A series of wins by Chattanooga Whiskey came to an end on Wednesday, as the distiller announced the cancellation of its New Year's Eve "Barrel Drop" in downtown Chattanooga.
It would have been the first-ever such celebration in the vein of New York's Ball Drop or Atlanta's Peach Drop, complete with free bands, lots of beverages and a dropping barrel as the clock ticked down to 2014.
There were hotel deals, corporate sponsors and even food trucks. The company had to move the event from the High Point climbing gym on Broad Street to the larger Center Park at the 700 Block of Market Street.
But there were problems. City officials had questions about noise and traffic, and after the Chattanooga Beer & Wrecker Board initially deferred its approval of the Barrel Drop until residents were notified of the party, a group of downtown bar owners met and decided to ask Chattanooga Whiskey not to hold the event at all, several officials said.
The Barrel Drop was finally canceled on Wednesday afternoon.
"Our team started to realize our focus was not solely on our core mission: to bring whiskey back to Chattanooga," the company said in an email signed by all its employees.
But there was another reason, as many of the company's Facebook fans correctly guessed in the minutes after the announcement.

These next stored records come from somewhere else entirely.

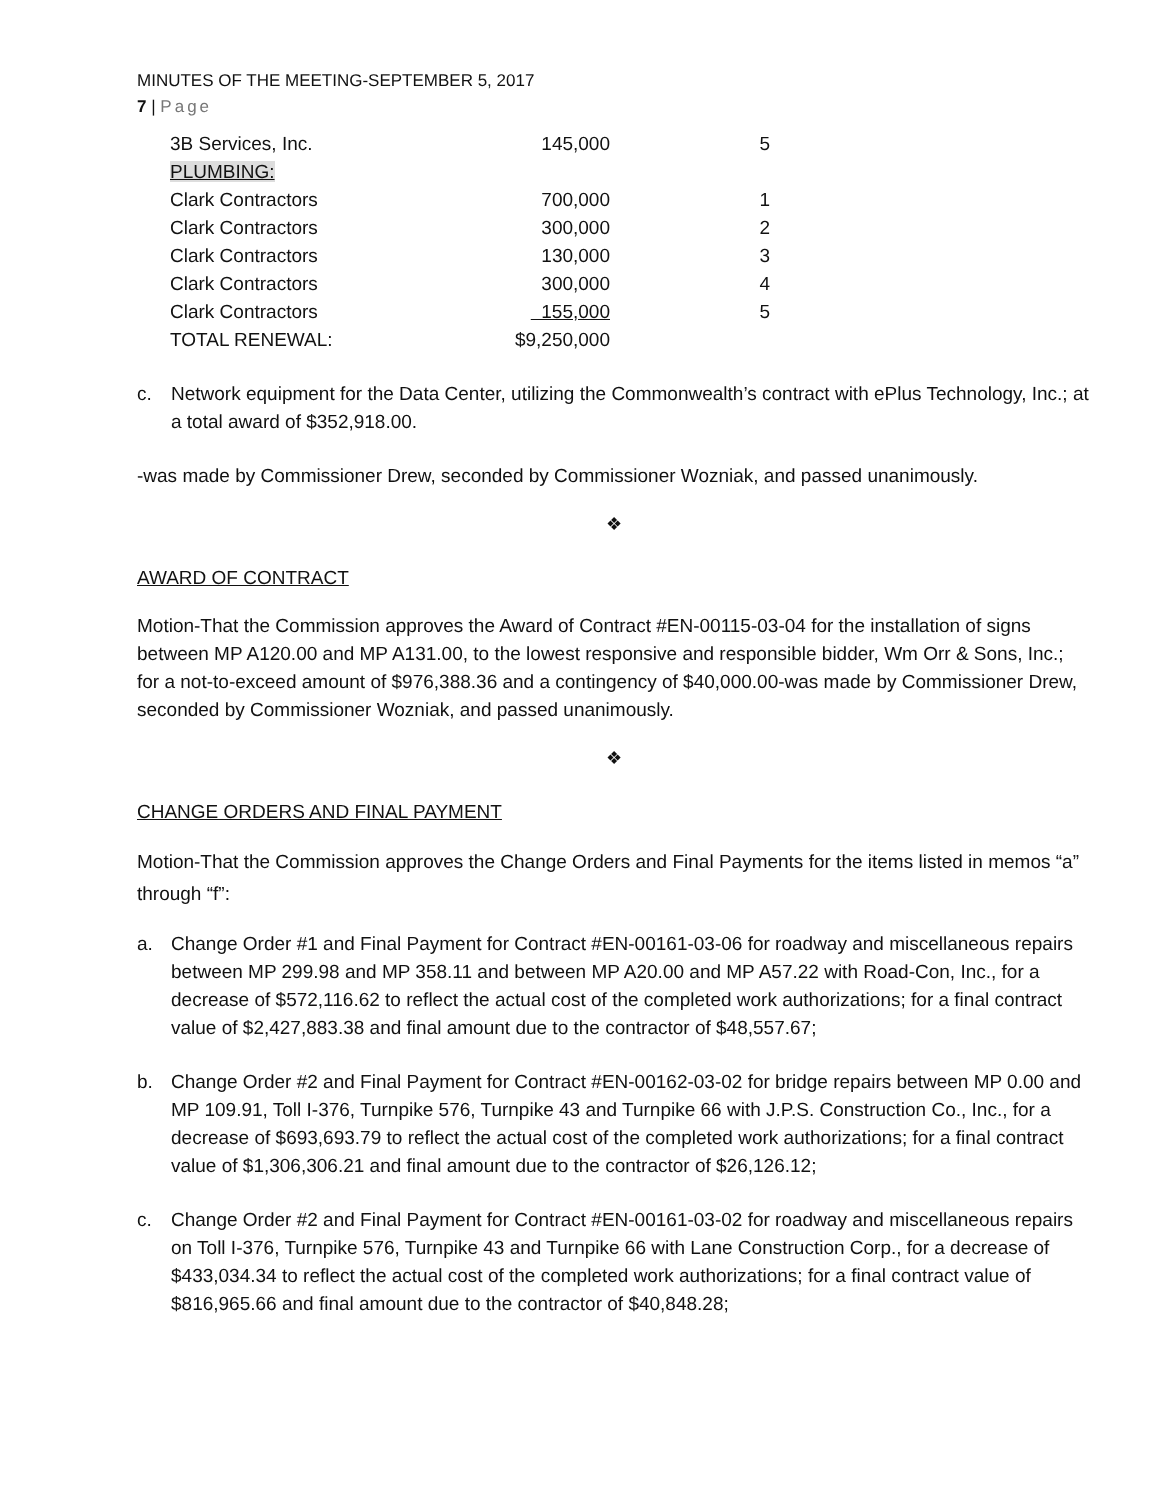MINUTES OF THE MEETING-SEPTEMBER 5, 2017
7 | Page
| 3B Services, Inc. | 145,000 | 5 |
| PLUMBING: | | |
| Clark Contractors | 700,000 | 1 |
| Clark Contractors | 300,000 | 2 |
| Clark Contractors | 130,000 | 3 |
| Clark Contractors | 300,000 | 4 |
| Clark Contractors | 155,000 | 5 |
| TOTAL RENEWAL: | $9,250,000 | |
c. Network equipment for the Data Center, utilizing the Commonwealth’s contract with ePlus Technology, Inc.; at a total award of $352,918.00.
-was made by Commissioner Drew, seconded by Commissioner Wozniak, and passed unanimously.
❖
AWARD OF CONTRACT
Motion-That the Commission approves the Award of Contract #EN-00115-03-04 for the installation of signs between MP A120.00 and MP A131.00, to the lowest responsive and responsible bidder, Wm Orr & Sons, Inc.; for a not-to-exceed amount of $976,388.36 and a contingency of $40,000.00-was made by Commissioner Drew, seconded by Commissioner Wozniak, and passed unanimously.
❖
CHANGE ORDERS AND FINAL PAYMENT
Motion-That the Commission approves the Change Orders and Final Payments for the items listed in memos “a” through “f”:
a. Change Order #1 and Final Payment for Contract #EN-00161-03-06 for roadway and miscellaneous repairs between MP 299.98 and MP 358.11 and between MP A20.00 and MP A57.22 with Road-Con, Inc., for a decrease of $572,116.62 to reflect the actual cost of the completed work authorizations; for a final contract value of $2,427,883.38 and final amount due to the contractor of $48,557.67;
b. Change Order #2 and Final Payment for Contract #EN-00162-03-02 for bridge repairs between MP 0.00 and MP 109.91, Toll I-376, Turnpike 576, Turnpike 43 and Turnpike 66 with J.P.S. Construction Co., Inc., for a decrease of $693,693.79 to reflect the actual cost of the completed work authorizations; for a final contract value of $1,306,306.21 and final amount due to the contractor of $26,126.12;
c. Change Order #2 and Final Payment for Contract #EN-00161-03-02 for roadway and miscellaneous repairs on Toll I-376, Turnpike 576, Turnpike 43 and Turnpike 66 with Lane Construction Corp., for a decrease of $433,034.34 to reflect the actual cost of the completed work authorizations; for a final contract value of $816,965.66 and final amount due to the contractor of $40,848.28;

Chattanooga Whiskey's series of increasingly successful block parties, which have brought thousands of attendees to downtown events, have been cannibalizing sales at traditional bars and restaurants, some restaurant owners say.
"They were definitely getting in the way of people with brick-and-mortar establishments doing business," said Erik Niel, chef at Easy Bistro. "If you have multiple people try to promote an event, it gets hard for people who are in their own establishment to compete."

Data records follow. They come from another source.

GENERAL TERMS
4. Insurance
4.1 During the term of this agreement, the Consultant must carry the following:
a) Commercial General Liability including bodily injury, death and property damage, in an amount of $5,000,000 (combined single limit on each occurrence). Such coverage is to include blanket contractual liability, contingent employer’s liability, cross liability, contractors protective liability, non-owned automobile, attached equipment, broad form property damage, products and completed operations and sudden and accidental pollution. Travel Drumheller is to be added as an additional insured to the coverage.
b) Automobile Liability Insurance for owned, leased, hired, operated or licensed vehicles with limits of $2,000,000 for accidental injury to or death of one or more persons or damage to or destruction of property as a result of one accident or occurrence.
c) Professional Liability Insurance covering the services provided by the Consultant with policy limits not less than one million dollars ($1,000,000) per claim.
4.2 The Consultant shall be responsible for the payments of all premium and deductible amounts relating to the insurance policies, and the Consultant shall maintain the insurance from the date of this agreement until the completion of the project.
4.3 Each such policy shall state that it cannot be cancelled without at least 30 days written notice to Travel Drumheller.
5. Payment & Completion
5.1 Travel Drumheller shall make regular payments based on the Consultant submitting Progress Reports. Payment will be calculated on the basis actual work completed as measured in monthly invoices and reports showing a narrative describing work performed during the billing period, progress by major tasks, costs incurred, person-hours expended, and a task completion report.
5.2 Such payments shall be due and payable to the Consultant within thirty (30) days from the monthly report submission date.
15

Though the barrel drop was designed to bring out-of-town visitors to celebrate in downtown Chattanooga, including its many bars and dining establishment, New Year's Eve really isn't a bar-hopping type of celebration that would have helped out local restaurateurs, Niel said. Instead, celebrants typically find a venue, pay a cover charge and stay in one place for the entire evening.

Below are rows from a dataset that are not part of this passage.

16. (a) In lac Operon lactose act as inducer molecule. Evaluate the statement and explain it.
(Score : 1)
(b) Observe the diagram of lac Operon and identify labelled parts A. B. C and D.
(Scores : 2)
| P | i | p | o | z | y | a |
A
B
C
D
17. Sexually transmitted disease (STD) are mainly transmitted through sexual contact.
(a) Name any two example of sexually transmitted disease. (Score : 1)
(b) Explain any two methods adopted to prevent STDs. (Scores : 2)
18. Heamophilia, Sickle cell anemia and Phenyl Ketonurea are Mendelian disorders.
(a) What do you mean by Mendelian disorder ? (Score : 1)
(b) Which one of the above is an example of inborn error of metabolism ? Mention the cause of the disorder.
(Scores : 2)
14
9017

If that place was the Barrel Drop instead of one of the many restaurants bringing in music acts and offering special deals, some bar owners worried that they could lose money.
For now, Chattanooga Whiskey is halting all its events, which benefit the Tennessee Stillhouse Foundation, until it completes its downtown distillery, a spokesman said.
"We're not going to focus on events, we're going to focus on building this building," said Joe Ledbetter, a company co-founder. "Because that's the greatest event we can have."
But that still leaves Chattanooga residents with nothing to drop on the evening before the New Year, unless they're watching it happen live on TV.
Neal said that bar owners have discussed setting up their own multi-block party similar to Spoleto in Charleston, S.C., which would focus on patronizing existing businesses, but the group hasn't yet figured out a way to make it work.
"There's a groundswell in the community for something like that," he acknowledged. "If there was a block party, a barrel drop that involved people being in our restaurants and in our bars, and that was the only food service, you'd have a lot of people behind you."